GIVEN DATA: Begin

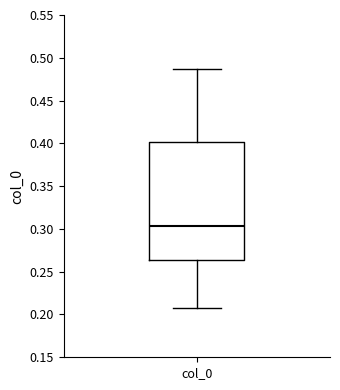

Transcribe this box plot: give where the median line is, the range the box spans, and where the two whiskers end, as read against the y-axis. The values are not printed on the chart, so give them approximately, as read against the axis.

median 0.305, box 0.265 to 0.400, whiskers 0.210 to 0.485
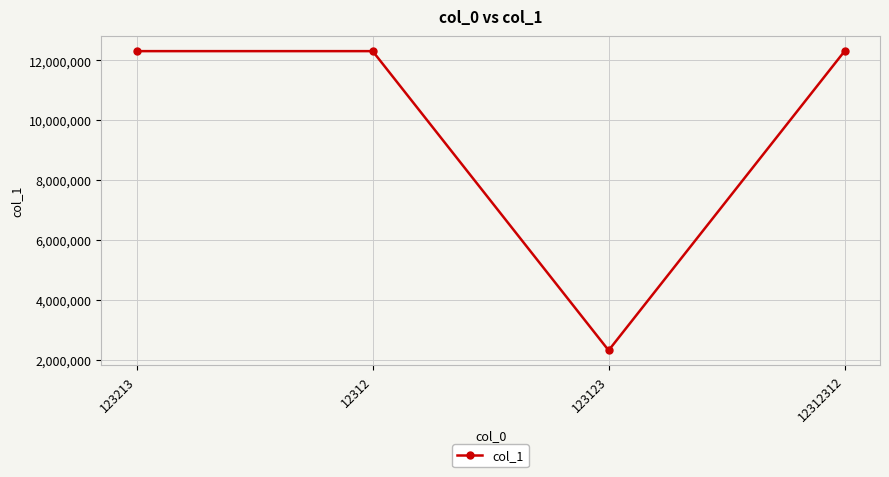

Reading left to right, what are all the values shown in this chart?

12312312	12312312	2321312	12312312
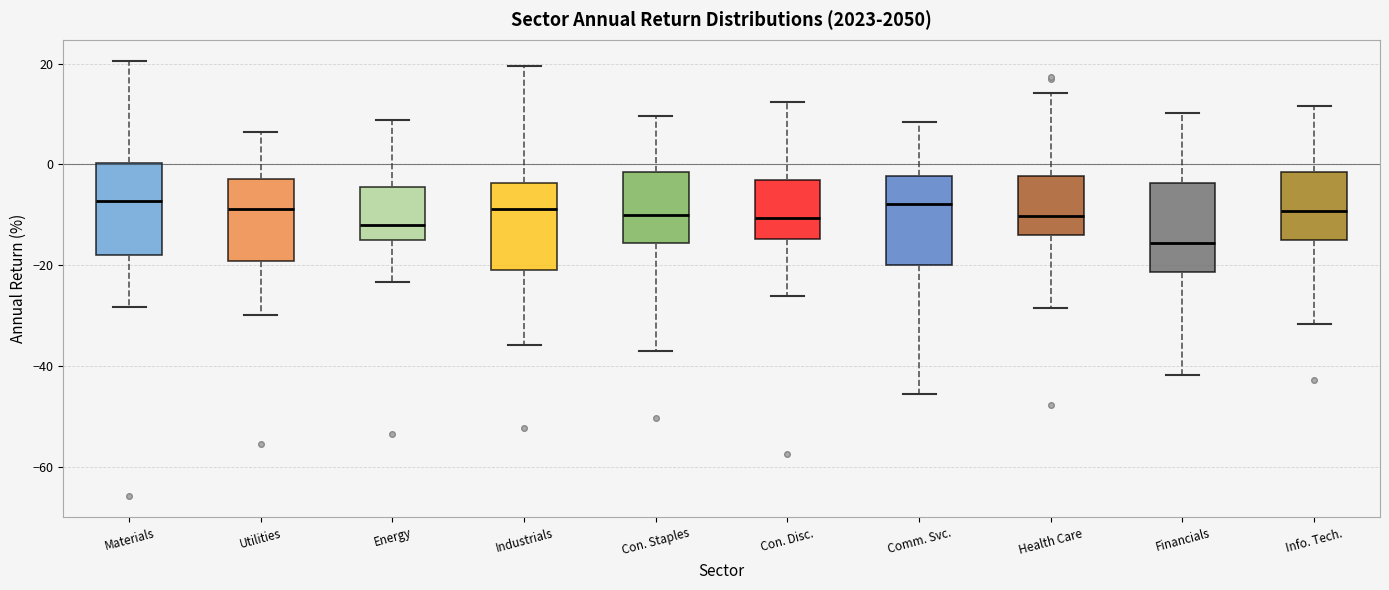

Where is the upper edge of the box for Utilities on the y-axis? The values are not printed on the chart, so give them approximately, as read against the axis.

-2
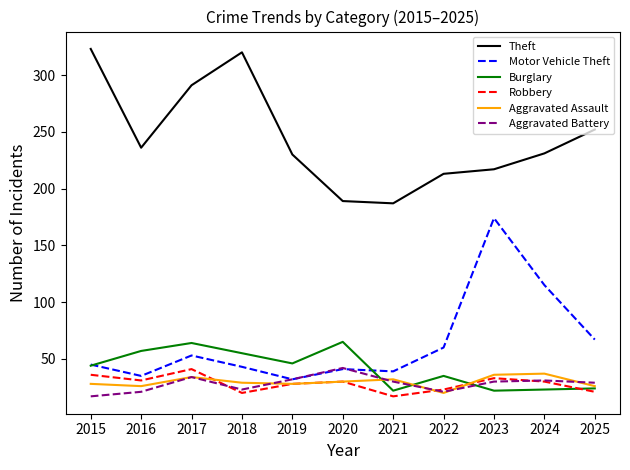

Which category has the highest value in the Aggravated Battery series?

2020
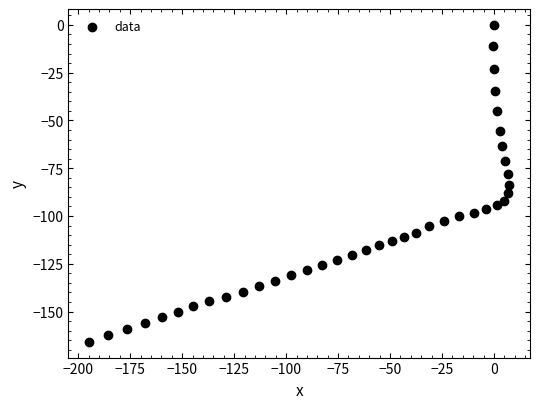

What is the range of X values (max minus min)?

201.8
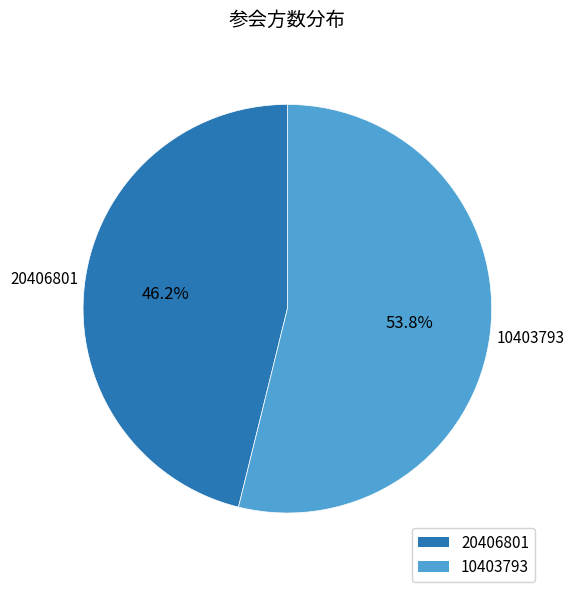

To the nearest percent, what portion does 10403793 represent?

54%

GIVEN DATA: End

- **WORK REQUIRED**: Render every line of the records as a JSON list of strings, one string per line, skipping blank lines and leaving out the pictures.

- **TASK RESPONSE**:
[
  "Transcribe this box plot: give where the median line is, the range the box spans, and where the two whiskers end, as read against the y-axis. The values are not printed on the chart, so give them approximately, as read against the axis.",
  "median 0.305, box 0.265 to 0.400, whiskers 0.210 to 0.485",
  "Reading left to right, what are all the values shown in this chart?",
  "12312312\t12312312\t2321312\t12312312",
  "Where is the upper edge of the box for Utilities on the y-axis? The values are not printed on the chart, so give them approximately, as read against the axis.",
  "-2",
  "Which category has the highest value in the Aggravated Battery series?",
  "2020",
  "What is the range of X values (max minus min)?",
  "201.8",
  "To the nearest percent, what portion does 10403793 represent?",
  "54%"
]